しばらくして、ブランカは黛の家へと帰っていった。
迷子にならないか心配だったけど、黛の記憶を覗けばあんたの無駄な手助けなんて必要ない、とのことらしい。
いちいち一言余計な奴だけど、それなら心配はいらないか。
黛の両親は仕事で海外を飛び回っているとのことで、娘が大胆すぎるイメチェンをしていたとしても露呈するのはまだ先の話になりそうだし。
一応ブランカは帰った……いや、正確にはずっと側にいることには変わりないのか。
「はあ……」
夕食を作るまで気力が戻るのはもう少し先のことになりそうだ……
「考えてみれば、かなりヤバい事に脚突っ込んでるんだよな、僕」
ビスクドールが実は生きていて、完全復活のために暗躍しているとか、アニメや映画じゃ完全に黒幕ポジションのやっていることだ。
そして僕は、偶然居合わせてしまっていいように利用されるけど、視聴者からは特に同情されないキャラ……
むしろ黒幕と太鼓持ちとか叩かれることが多かったりして。
その結末は大体悲惨で、用済みとして殺されるか裏切り者として処罰されるかという最悪の二択だったりする。

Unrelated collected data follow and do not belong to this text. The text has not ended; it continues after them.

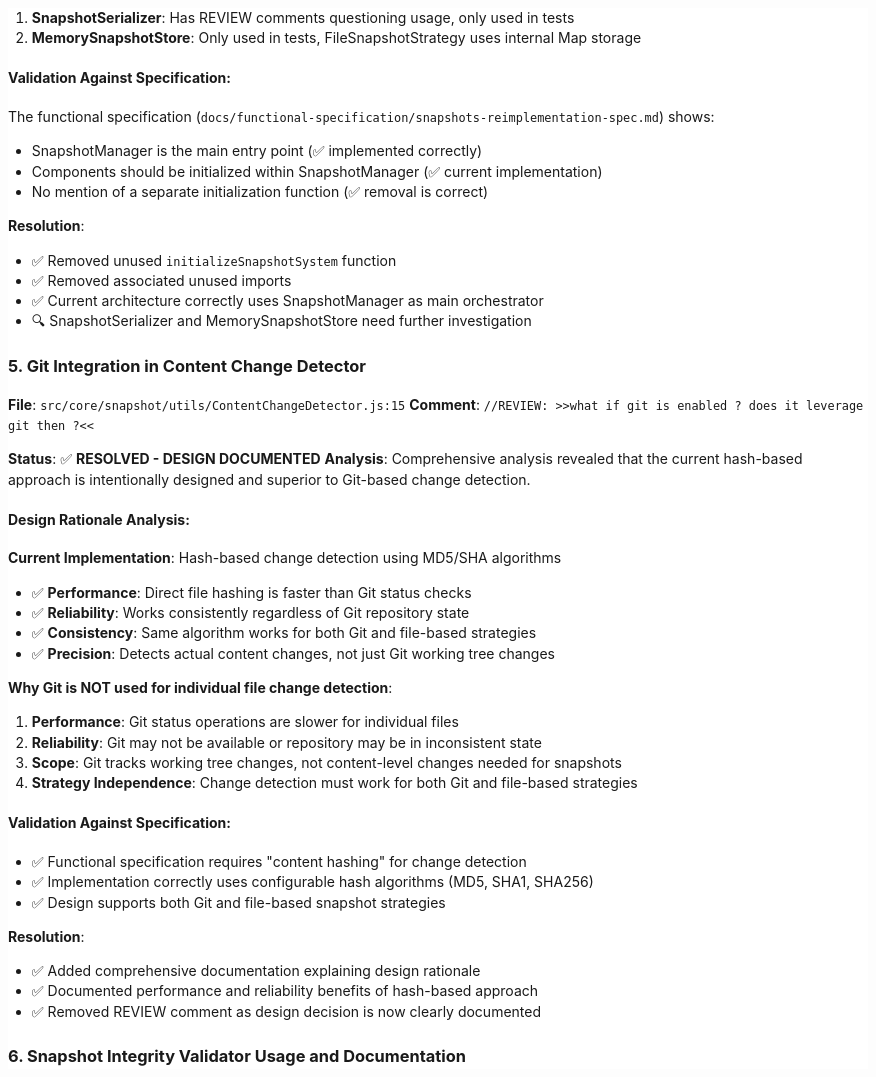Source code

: 1. **SnapshotSerializer**: Has REVIEW comments questioning usage, only used in tests
2. **MemorySnapshotStore**: Only used in tests, FileSnapshotStrategy uses internal Map storage

#### Validation Against Specification:

The functional specification (`docs/functional-specification/snapshots-reimplementation-spec.md`) shows:

- SnapshotManager is the main entry point (✅ implemented correctly)
- Components should be initialized within SnapshotManager (✅ current implementation)
- No mention of a separate initialization function (✅ removal is correct)

**Resolution**:

- ✅ Removed unused `initializeSnapshotSystem` function
- ✅ Removed associated unused imports
- ✅ Current architecture correctly uses SnapshotManager as main orchestrator
- 🔍 SnapshotSerializer and MemorySnapshotStore need further investigation

### 5. Git Integration in Content Change Detector

**File**: `src/core/snapshot/utils/ContentChangeDetector.js:15`
**Comment**: `//REVIEW: >>what if git is enabled ? does it leverage git then ?<<`

**Status**: ✅ **RESOLVED - DESIGN DOCUMENTED**
**Analysis**: Comprehensive analysis revealed that the current hash-based approach is intentionally designed and superior to Git-based change detection.

#### Design Rationale Analysis:

**Current Implementation**: Hash-based change detection using MD5/SHA algorithms

- ✅ **Performance**: Direct file hashing is faster than Git status checks
- ✅ **Reliability**: Works consistently regardless of Git repository state
- ✅ **Consistency**: Same algorithm works for both Git and file-based strategies
- ✅ **Precision**: Detects actual content changes, not just Git working tree changes

**Why Git is NOT used for individual file change detection**:

1. **Performance**: Git status operations are slower for individual files
2. **Reliability**: Git may not be available or repository may be in inconsistent state
3. **Scope**: Git tracks working tree changes, not content-level changes needed for snapshots
4. **Strategy Independence**: Change detection must work for both Git and file-based strategies

#### Validation Against Specification:

- ✅ Functional specification requires "content hashing" for change detection
- ✅ Implementation correctly uses configurable hash algorithms (MD5, SHA1, SHA256)
- ✅ Design supports both Git and file-based snapshot strategies

**Resolution**:

- ✅ Added comprehensive documentation explaining design rationale
- ✅ Documented performance and reliability benefits of hash-based approach
- ✅ Removed REVIEW comment as design decision is now clearly documented

### 6. Snapshot Integrity Validator Usage and Documentation
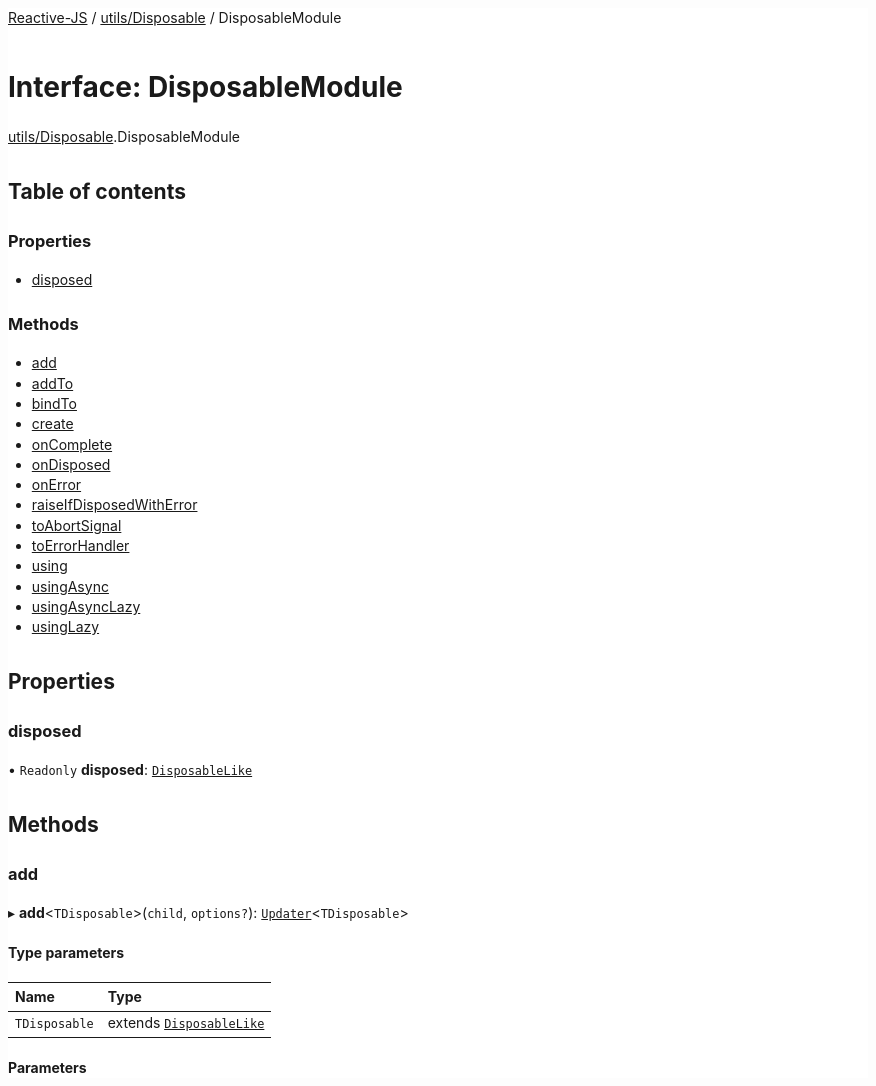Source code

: [Reactive-JS](../README.md) / [utils/Disposable](../modules/utils_Disposable.md) / DisposableModule

# Interface: DisposableModule

[utils/Disposable](../modules/utils_Disposable.md).DisposableModule

## Table of contents

### Properties

- [disposed](utils_Disposable.DisposableModule.md#disposed)

### Methods

- [add](utils_Disposable.DisposableModule.md#add)
- [addTo](utils_Disposable.DisposableModule.md#addto)
- [bindTo](utils_Disposable.DisposableModule.md#bindto)
- [create](utils_Disposable.DisposableModule.md#create)
- [onComplete](utils_Disposable.DisposableModule.md#oncomplete)
- [onDisposed](utils_Disposable.DisposableModule.md#ondisposed)
- [onError](utils_Disposable.DisposableModule.md#onerror)
- [raiseIfDisposedWithError](utils_Disposable.DisposableModule.md#raiseifdisposedwitherror)
- [toAbortSignal](utils_Disposable.DisposableModule.md#toabortsignal)
- [toErrorHandler](utils_Disposable.DisposableModule.md#toerrorhandler)
- [using](utils_Disposable.DisposableModule.md#using)
- [usingAsync](utils_Disposable.DisposableModule.md#usingasync)
- [usingAsyncLazy](utils_Disposable.DisposableModule.md#usingasynclazy)
- [usingLazy](utils_Disposable.DisposableModule.md#usinglazy)

## Properties

### disposed

• `Readonly` **disposed**: [`DisposableLike`](utils.DisposableLike.md)

## Methods

### add

▸ **add**\<`TDisposable`\>(`child`, `options?`): [`Updater`](../modules/functions.md#updater)\<`TDisposable`\>

#### Type parameters

| Name | Type |
| :------ | :------ |
| `TDisposable` | extends [`DisposableLike`](utils.DisposableLike.md) |

#### Parameters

うわぁ、考えれば考えるほど状況は最悪だったりするぞ。
「どう考えてもいいように使われている気しかしないなこりゃ……」
けどこの力を、あいつの言うとおりにだけしか使わないというのもシャクだ。
もし覚醒のタイミングが少しでも早ければ、黛を完璧に助けることも可能だったはずだし……
まあそんなことを言っても陳腐なたらればに過ぎない。
ちらりと部屋に飾られているポスターを見やる。
ポスターに映っている彼らは赤い全身タイツを着ていたり、パワードスーツを装着したり、コウモリのマスクを被っていたりと外見こそ十人十色だが、共通していることが一つだけある。
それは人々の脅威に立ち向かうヒーローであること。
目的は復讐だろとか自分でヴィラン産みだしてるじゃねえかと色々突っつかれることがあるのは百も承知だが、結果的に人を救ってるんだからまあそこは見逃してくれということでひとつ。
ハザードデイが起こってしばらくして、フィクションの世界はヒーローブームと呼ばれるくらいヒーローを題材にした作品が注目されるようになる。
昔のヒーロー映画も同様で、午後ローでも金ローでもジブリ映画も真っ青な頻度でヒーロー映画が放映されることになった。
キャンサーという人類の脅威の出現によって、当時は誰もが自分達を救ってくれるヒーローを渇望していたのだ。
かく言う僕もその一人で、世間のブームが落ち着いた後でも、ヒーロー映画の新作が公開される度に映画館に足を運んでいるし、休日は動画配信サービスでもう何度も周回したヒーロー映画を観ている――
「――待てよ」
がばりと起き上がり、ポスターを改めて見てみる。
うーんやっぱりカッコイイ……いやそっちじゃなくて。
突如思い浮かんだあまりにも突飛なアイディア。